-------- PROVIDED DATA

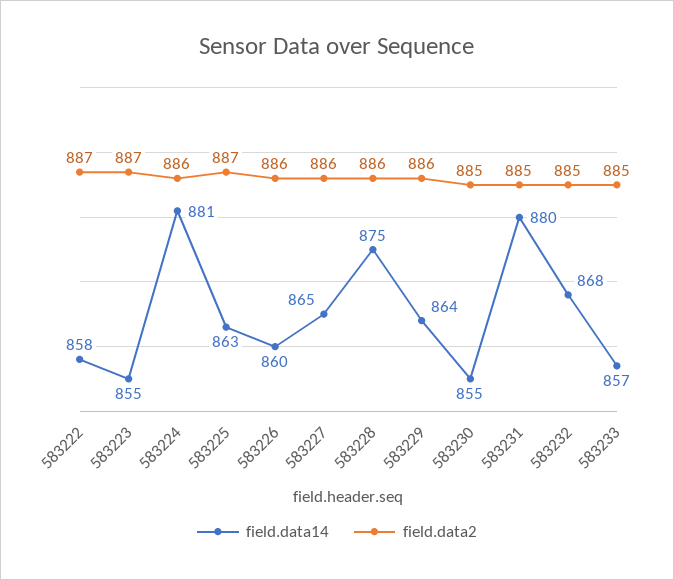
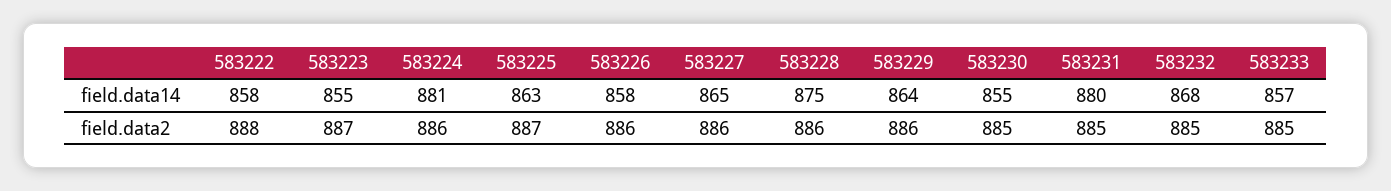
field.data2, 583222: 887 -> 888
field.data14, 583226: 860 -> 858

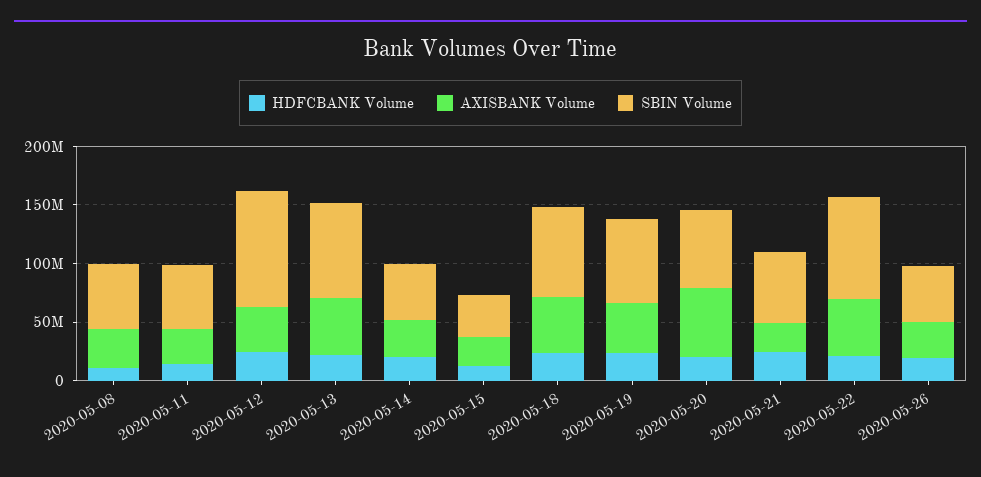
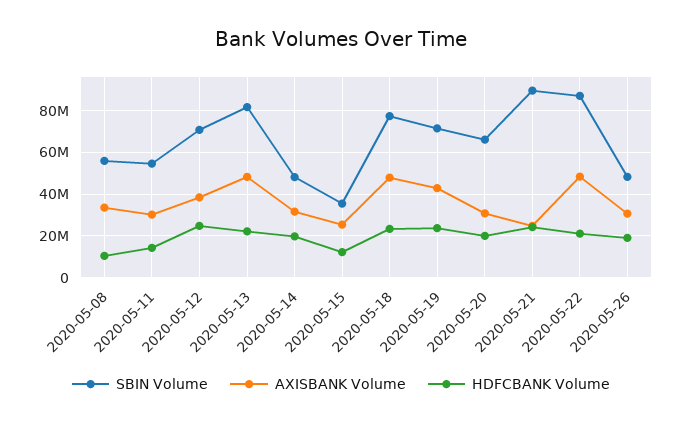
SBIN Volume, 2020-05-12: 100000000 -> 70000000
AXISBANK Volume, 2020-05-20: 60000000 -> 30000000
SBIN Volume, 2020-05-21: 60000000 -> 90000000

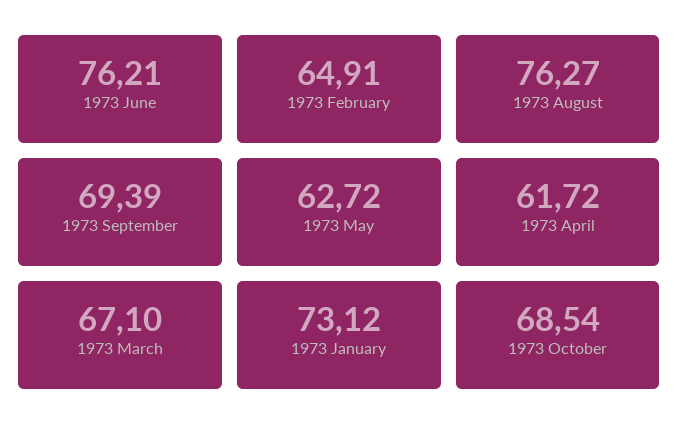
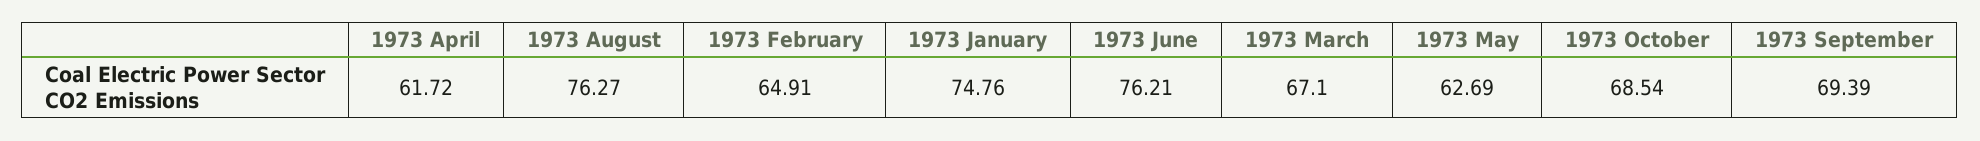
1973 May: 62.72 -> 62.69
1973 January: 73.12 -> 74.76

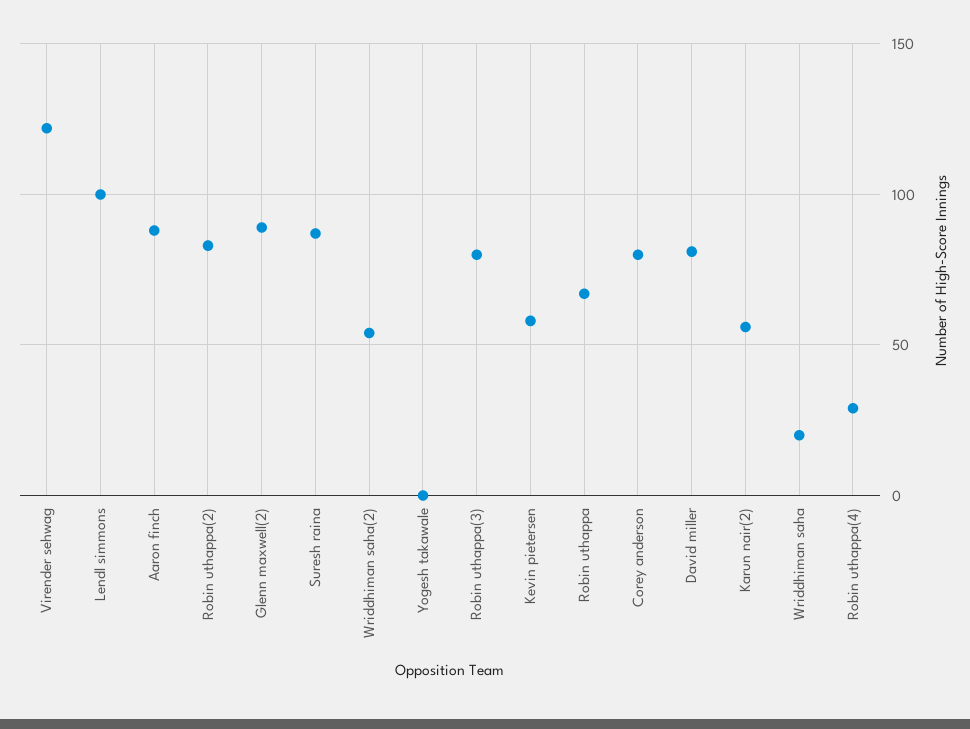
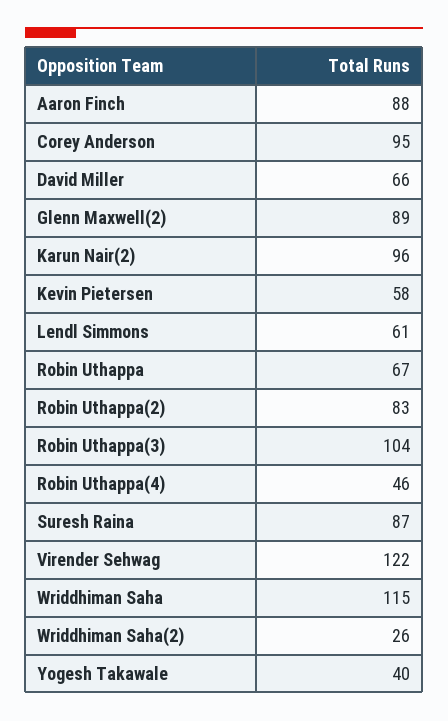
Lendl simmons: 100 -> 61
Wriddhiman saha(2): 55 -> 26
Yogesh takawale: 0 -> 40
Robin uthappa(3): 80 -> 104
Corey anderson: 80 -> 95
David miller: 80 -> 66
Karun nair(2): 55 -> 96
Wriddhiman saha: 20 -> 115
Robin uthappa(4): 30 -> 46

----------------

WHAT YOU ARE ASKED TO DO –
Pictures are not part of the copy. Restate everything else in the listing word for word.

RESULT OF THE TASK –
field.data2, 583222: 887 -> 888
field.data14, 583226: 860 -> 858

SBIN Volume, 2020-05-12: 100000000 -> 70000000
AXISBANK Volume, 2020-05-20: 60000000 -> 30000000
SBIN Volume, 2020-05-21: 60000000 -> 90000000

1973 May: 62.72 -> 62.69
1973 January: 73.12 -> 74.76

Lendl simmons: 100 -> 61
Wriddhiman saha(2): 55 -> 26
Yogesh takawale: 0 -> 40
Robin uthappa(3): 80 -> 104
Corey anderson: 80 -> 95
David miller: 80 -> 66
Karun nair(2): 55 -> 96
Wriddhiman saha: 20 -> 115
Robin uthappa(4): 30 -> 46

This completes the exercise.